Everything in the data must be repeated exactly, apart from the pictures, which are left out.

(Study material begins)

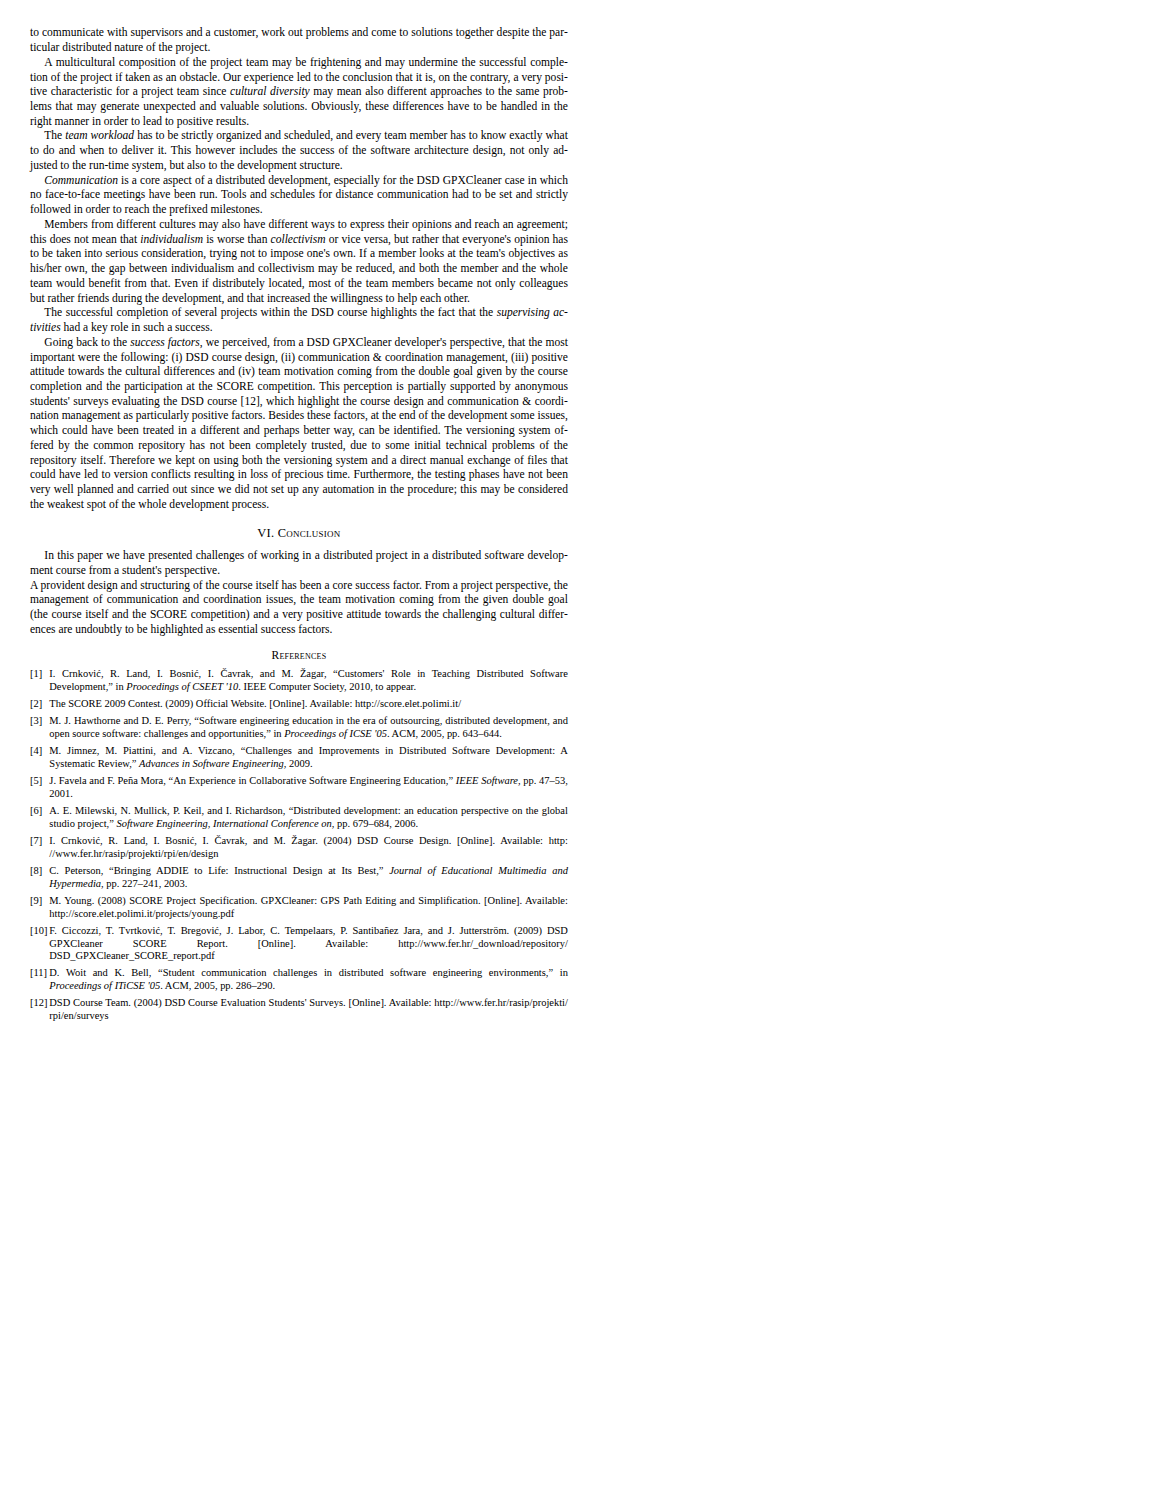to communicate with supervisors and a customer, work out problems and come to solutions together despite the particular distributed nature of the project.
A multicultural composition of the project team may be frightening and may undermine the successful completion of the project if taken as an obstacle. Our experience led to the conclusion that it is, on the contrary, a very positive characteristic for a project team since cultural diversity may mean also different approaches to the same problems that may generate unexpected and valuable solutions. Obviously, these differences have to be handled in the right manner in order to lead to positive results.
The team workload has to be strictly organized and scheduled, and every team member has to know exactly what to do and when to deliver it. This however includes the success of the software architecture design, not only adjusted to the run-time system, but also to the development structure.
Communication is a core aspect of a distributed development, especially for the DSD GPXCleaner case in which no face-to-face meetings have been run. Tools and schedules for distance communication had to be set and strictly followed in order to reach the prefixed milestones.
Members from different cultures may also have different ways to express their opinions and reach an agreement; this does not mean that individualism is worse than collectivism or vice versa, but rather that everyone's opinion has to be taken into serious consideration, trying not to impose one's own. If a member looks at the team's objectives as his/her own, the gap between individualism and collectivism may be reduced, and both the member and the whole team would benefit from that. Even if distributely located, most of the team members became not only colleagues but rather friends during the development, and that increased the willingness to help each other.
The successful completion of several projects within the DSD course highlights the fact that the supervising activities had a key role in such a success.
Going back to the success factors, we perceived, from a DSD GPXCleaner developer's perspective, that the most important were the following: (i) DSD course design, (ii) communication & coordination management, (iii) positive attitude towards the cultural differences and (iv) team motivation coming from the double goal given by the course completion and the participation at the SCORE competition. This perception is partially supported by anonymous students' surveys evaluating the DSD course [12], which highlight the course design and communication & coordination management as particularly positive factors. Besides these factors, at the end of the development some issues, which could have been treated in a different and perhaps better way, can be identified. The versioning system offered by the common repository has not been completely trusted, due to some initial technical problems of the repository itself. Therefore we kept on using both the versioning system and a direct manual exchange of files that could have led to version conflicts resulting in loss of precious time. Furthermore, the testing phases have not been very well planned and carried out since we did not set up any automation in the procedure; this may be considered the weakest spot of the whole development process.
VI. Conclusion
In this paper we have presented challenges of working in a distributed project in a distributed software development course from a student's perspective.
A provident design and structuring of the course itself has been a core success factor. From a project perspective, the management of communication and coordination issues, the team motivation coming from the given double goal (the course itself and the SCORE competition) and a very positive attitude towards the challenging cultural differences are undoubtly to be highlighted as essential success factors.
References
[1] I. Crnković, R. Land, I. Bosnić, I. Čavrak, and M. Žagar, “Customers' Role in Teaching Distributed Software Development,” in Proocedings of CSEET '10. IEEE Computer Society, 2010, to appear.
[2] The SCORE 2009 Contest. (2009) Official Website. [Online]. Available: http://score.elet.polimi.it/
[3] M. J. Hawthorne and D. E. Perry, “Software engineering education in the era of outsourcing, distributed development, and open source software: challenges and opportunities,” in Proceedings of ICSE '05. ACM, 2005, pp. 643–644.
[4] M. Jimnez, M. Piattini, and A. Vizcano, “Challenges and Improvements in Distributed Software Development: A Systematic Review,” Advances in Software Engineering, 2009.
[5] J. Favela and F. Peña Mora, “An Experience in Collaborative Software Engineering Education,” IEEE Software, pp. 47–53, 2001.
[6] A. E. Milewski, N. Mullick, P. Keil, and I. Richardson, “Distributed development: an education perspective on the global studio project,” Software Engineering, International Conference on, pp. 679–684, 2006.
[7] I. Crnković, R. Land, I. Bosnić, I. Čavrak, and M. Žagar. (2004) DSD Course Design. [Online]. Available: http: //www.fer.hr/rasip/projekti/rpi/en/design
[8] C. Peterson, “Bringing ADDIE to Life: Instructional Design at Its Best,” Journal of Educational Multimedia and Hypermedia, pp. 227–241, 2003.
[9] M. Young. (2008) SCORE Project Specification. GPXCleaner: GPS Path Editing and Simplification. [Online]. Available: http://score.elet.polimi.it/projects/young.pdf
[10] F. Ciccozzi, T. Tvrtković, T. Bregović, J. Labor, C. Tempelaars, P. Santibañez Jara, and J. Jutterström. (2009) DSD GPXCleaner SCORE Report. [Online]. Available: http://www.fer.hr/_download/repository/ DSD_GPXCleaner_SCORE_report.pdf
[11] D. Woit and K. Bell, “Student communication challenges in distributed software engineering environments,” in Proceedings of ITiCSE '05. ACM, 2005, pp. 286–290.
[12] DSD Course Team. (2004) DSD Course Evaluation Students' Surveys. [Online]. Available: http://www.fer.hr/rasip/projekti/ rpi/en/surveys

(Study material ends)

Result of the task
to communicate with supervisors and a customer, work out problems and come to solutions together despite the particular distributed nature of the project.
A multicultural composition of the project team may be frightening and may undermine the successful completion of the project if taken as an obstacle. Our experience led to the conclusion that it is, on the contrary, a very positive characteristic for a project team since cultural diversity may mean also different approaches to the same problems that may generate unexpected and valuable solutions. Obviously, these differences have to be handled in the right manner in order to lead to positive results.
The team workload has to be strictly organized and scheduled, and every team member has to know exactly what to do and when to deliver it. This however includes the success of the software architecture design, not only adjusted to the run-time system, but also to the development structure.
Communication is a core aspect of a distributed development, especially for the DSD GPXCleaner case in which no face-to-face meetings have been run. Tools and schedules for distance communication had to be set and strictly followed in order to reach the prefixed milestones.
Members from different cultures may also have different ways to express their opinions and reach an agreement; this does not mean that individualism is worse than collectivism or vice versa, but rather that everyone's opinion has to be taken into serious consideration, trying not to impose one's own. If a member looks at the team's objectives as his/her own, the gap between individualism and collectivism may be reduced, and both the member and the whole team would benefit from that. Even if distributely located, most of the team members became not only colleagues but rather friends during the development, and that increased the willingness to help each other.
The successful completion of several projects within the DSD course highlights the fact that the supervising activities had a key role in such a success.
Going back to the success factors, we perceived, from a DSD GPXCleaner developer's perspective, that the most important were the following: (i) DSD course design, (ii) communication & coordination management, (iii) positive attitude towards the cultural differences and (iv) team motivation coming from the double goal given by the course completion and the participation at the SCORE competition. This perception is partially supported by anonymous students' surveys evaluating the DSD course [12], which highlight the course design and communication & coordination management as particularly positive factors. Besides these factors, at the end of the development some issues, which could have been treated in a different and perhaps better way, can be identified. The versioning system offered by the common repository has not been completely trusted, due to some initial technical problems of the repository itself. Therefore we kept on using both the versioning system and a direct manual exchange of files that could have led to version conflicts resulting in loss of precious time. Furthermore, the testing phases have not been very well planned and carried out since we did not set up any automation in the procedure; this may be considered the weakest spot of the whole development process.
VI. Conclusion
In this paper we have presented challenges of working in a distributed project in a distributed software development course from a student's perspective.
A provident design and structuring of the course itself has been a core success factor. From a project perspective, the management of communication and coordination issues, the team motivation coming from the given double goal (the course itself and the SCORE competition) and a very positive attitude towards the challenging cultural differences are undoubtly to be highlighted as essential success factors.
References
[1] I. Crnković, R. Land, I. Bosnić, I. Čavrak, and M. Žagar, “Customers' Role in Teaching Distributed Software Development,” in Proocedings of CSEET '10. IEEE Computer Society, 2010, to appear.
[2] The SCORE 2009 Contest. (2009) Official Website. [Online]. Available: http://score.elet.polimi.it/
[3] M. J. Hawthorne and D. E. Perry, “Software engineering education in the era of outsourcing, distributed development, and open source software: challenges and opportunities,” in Proceedings of ICSE '05. ACM, 2005, pp. 643–644.
[4] M. Jimnez, M. Piattini, and A. Vizcano, “Challenges and Improvements in Distributed Software Development: A Systematic Review,” Advances in Software Engineering, 2009.
[5] J. Favela and F. Peña Mora, “An Experience in Collaborative Software Engineering Education,” IEEE Software, pp. 47–53, 2001.
[6] A. E. Milewski, N. Mullick, P. Keil, and I. Richardson, “Distributed development: an education perspective on the global studio project,” Software Engineering, International Conference on, pp. 679–684, 2006.
[7] I. Crnković, R. Land, I. Bosnić, I. Čavrak, and M. Žagar. (2004) DSD Course Design. [Online]. Available: http: //www.fer.hr/rasip/projekti/rpi/en/design
[8] C. Peterson, “Bringing ADDIE to Life: Instructional Design at Its Best,” Journal of Educational Multimedia and Hypermedia, pp. 227–241, 2003.
[9] M. Young. (2008) SCORE Project Specification. GPXCleaner: GPS Path Editing and Simplification. [Online]. Available: http://score.elet.polimi.it/projects/young.pdf
[10] F. Ciccozzi, T. Tvrtković, T. Bregović, J. Labor, C. Tempelaars, P. Santibañez Jara, and J. Jutterström. (2009) DSD GPXCleaner SCORE Report. [Online]. Available: http://www.fer.hr/_download/repository/ DSD_GPXCleaner_SCORE_report.pdf
[11] D. Woit and K. Bell, “Student communication challenges in distributed software engineering environments,” in Proceedings of ITiCSE '05. ACM, 2005, pp. 286–290.
[12] DSD Course Team. (2004) DSD Course Evaluation Students' Surveys. [Online]. Available: http://www.fer.hr/rasip/projekti/ rpi/en/surveys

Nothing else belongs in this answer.